Dorothy Bishop, professor of developmental neuropsychology at Oxford University in the United Kingdom, directed Most to an opinion rendered by the late statistician Douglas Altman.

Other respondents debated the risk of wasting funding and participants’ time against the value of incremental results that might get rolled up into a meta-analysis, as well as the role of an ethics review board in general.

Ethical issues featured in the background of several other tweets that weighed in on a new update from the Health Research Authority in the U.K., reiterating a “favourable ethics opinion” of the Spectrum 10K study. Spectrum covered the reaction on Friday.

The team behind the project — the largest autism genetics study to date in the U.K. — hit pause on their work in September, following a backlash from autistic self-advocates online. A “Boycott Spectrum 10K” page and a related Facebook group raised questions around how the study might share people’s data and if its findings might lead to prenatal tests for autism.

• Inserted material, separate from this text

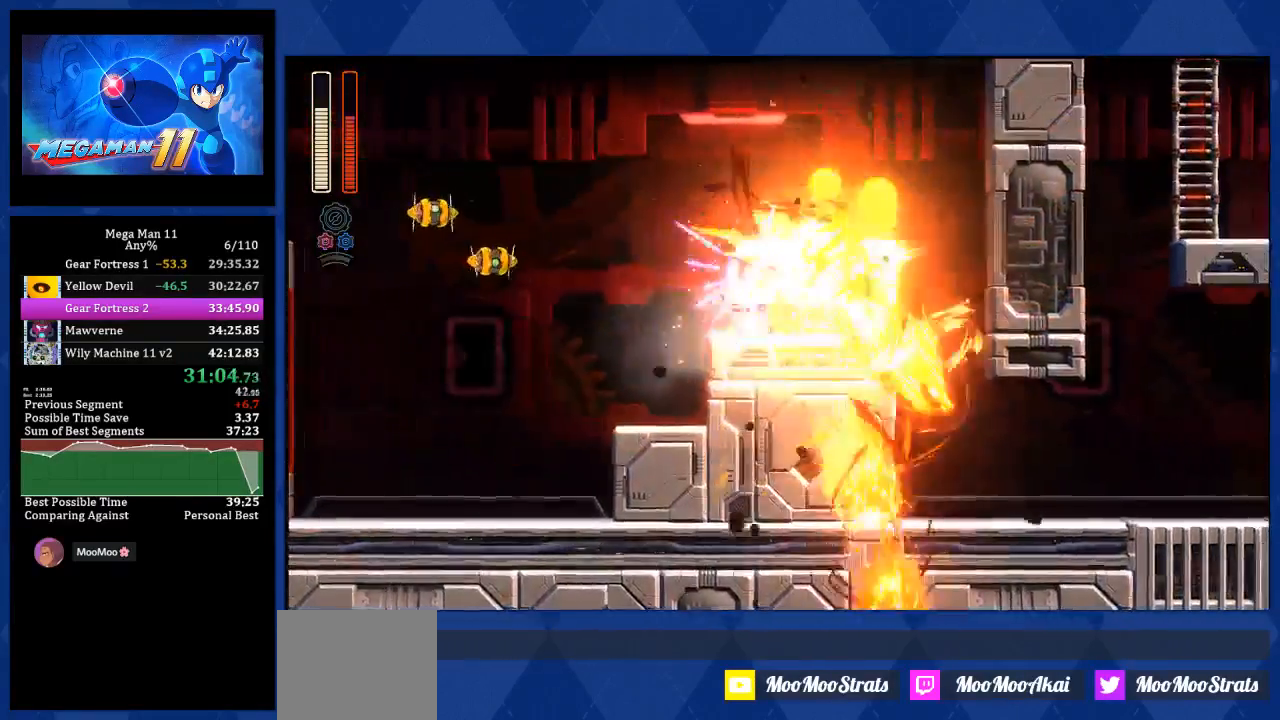
{"buttons": ["L1", "DPAD_RIGHT"], "left_stick": "center", "right_stick": "center", "events": [[200, "CROSS", "up"], [433, "L1", "down"]]}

Predictable response,” tweeted autistic researcher Damian Milton, senior lecturer in intellectual and developmental disabilities at the University of Kent in the U.K., but not in line with the opinion of “many the project is supposed to be about.”

Felicity Sedgewick, lecturer in psychology and education at Bristol University in the U.K., also shared her disappointment. “There can be a time and a place for genetics research,” she wrote. “But it shouldn’t be led by those who apparently ignore the people whose DNA they want.”

“The views of the public and research participant community are extremely important as part of fulfilling our role to ensure that the rights, safety, dignity and well-being of participants are respected and to promote high-quality, ethical research,” the Health Research Authority update noted. It praised the Spectrum 10K team for pausing their efforts voluntarily and using that time “as an opportunity to involve more people in a wider consultation.”

Meanwhile, Mary Doherty, founder of Autistic Doctors International and consultant anesthetist at Our Lady’s Hospital in Navan, Ireland, tweeted about a webinar scheduled for 11 June in which she plans to discuss “Why would a neurodiversity-affirmative #autistic advocate be involved with biomedical autism research?”

“Very cool and important topic,” responded Sue Fletcher-Watson, professor of developmental psychology at the University of Edinburgh in Scotland.